AIM
Update the items below by replacing "top-left" with "upper-left" everywhere it appears, leaving every other line unchanged.

--- LISTED RECORDS ---

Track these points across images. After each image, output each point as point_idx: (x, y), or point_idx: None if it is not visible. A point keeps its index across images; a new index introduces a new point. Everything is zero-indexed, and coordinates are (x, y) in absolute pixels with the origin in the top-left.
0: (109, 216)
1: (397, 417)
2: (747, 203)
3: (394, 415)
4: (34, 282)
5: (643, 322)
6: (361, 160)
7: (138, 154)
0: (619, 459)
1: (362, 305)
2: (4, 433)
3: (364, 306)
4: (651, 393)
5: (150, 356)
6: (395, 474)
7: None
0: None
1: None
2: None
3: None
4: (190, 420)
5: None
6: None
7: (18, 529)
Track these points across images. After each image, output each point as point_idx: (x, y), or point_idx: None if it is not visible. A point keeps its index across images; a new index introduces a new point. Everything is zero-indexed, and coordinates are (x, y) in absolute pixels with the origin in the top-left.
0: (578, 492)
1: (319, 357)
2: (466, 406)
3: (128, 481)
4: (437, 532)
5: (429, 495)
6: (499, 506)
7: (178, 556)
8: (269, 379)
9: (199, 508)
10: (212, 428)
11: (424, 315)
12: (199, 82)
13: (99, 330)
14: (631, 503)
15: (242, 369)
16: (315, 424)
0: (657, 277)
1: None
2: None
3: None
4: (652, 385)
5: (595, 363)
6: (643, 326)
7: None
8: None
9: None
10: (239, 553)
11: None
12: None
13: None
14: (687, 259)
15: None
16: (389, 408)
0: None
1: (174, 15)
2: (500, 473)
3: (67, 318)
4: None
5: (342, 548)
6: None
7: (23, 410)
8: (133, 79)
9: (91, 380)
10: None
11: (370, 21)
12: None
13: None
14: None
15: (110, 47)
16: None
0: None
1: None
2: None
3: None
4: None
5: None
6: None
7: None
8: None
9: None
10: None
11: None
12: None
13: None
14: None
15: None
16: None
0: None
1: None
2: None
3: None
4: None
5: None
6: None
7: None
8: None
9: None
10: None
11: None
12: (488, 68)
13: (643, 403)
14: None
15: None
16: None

---

RESULT
Track these points across images. After each image, output each point as point_idx: (x, y), or point_idx: None if it is not visible. A point keeps its index across images; a new index introduces a new point. Everything is zero-indexed, and coordinates are (x, y) in absolute pixels with the origin in the upper-left.
0: (109, 216)
1: (397, 417)
2: (747, 203)
3: (394, 415)
4: (34, 282)
5: (643, 322)
6: (361, 160)
7: (138, 154)
0: (619, 459)
1: (362, 305)
2: (4, 433)
3: (364, 306)
4: (651, 393)
5: (150, 356)
6: (395, 474)
7: None
0: None
1: None
2: None
3: None
4: (190, 420)
5: None
6: None
7: (18, 529)
Track these points across images. After each image, output each point as point_idx: (x, y), or point_idx: None if it is not visible. A point keeps its index across images; a new index introduces a new point. Everything is zero-indexed, and coordinates are (x, y) in absolute pixels with the origin in the upper-left.
0: (578, 492)
1: (319, 357)
2: (466, 406)
3: (128, 481)
4: (437, 532)
5: (429, 495)
6: (499, 506)
7: (178, 556)
8: (269, 379)
9: (199, 508)
10: (212, 428)
11: (424, 315)
12: (199, 82)
13: (99, 330)
14: (631, 503)
15: (242, 369)
16: (315, 424)
0: (657, 277)
1: None
2: None
3: None
4: (652, 385)
5: (595, 363)
6: (643, 326)
7: None
8: None
9: None
10: (239, 553)
11: None
12: None
13: None
14: (687, 259)
15: None
16: (389, 408)
0: None
1: (174, 15)
2: (500, 473)
3: (67, 318)
4: None
5: (342, 548)
6: None
7: (23, 410)
8: (133, 79)
9: (91, 380)
10: None
11: (370, 21)
12: None
13: None
14: None
15: (110, 47)
16: None
0: None
1: None
2: None
3: None
4: None
5: None
6: None
7: None
8: None
9: None
10: None
11: None
12: None
13: None
14: None
15: None
16: None
0: None
1: None
2: None
3: None
4: None
5: None
6: None
7: None
8: None
9: None
10: None
11: None
12: (488, 68)
13: (643, 403)
14: None
15: None
16: None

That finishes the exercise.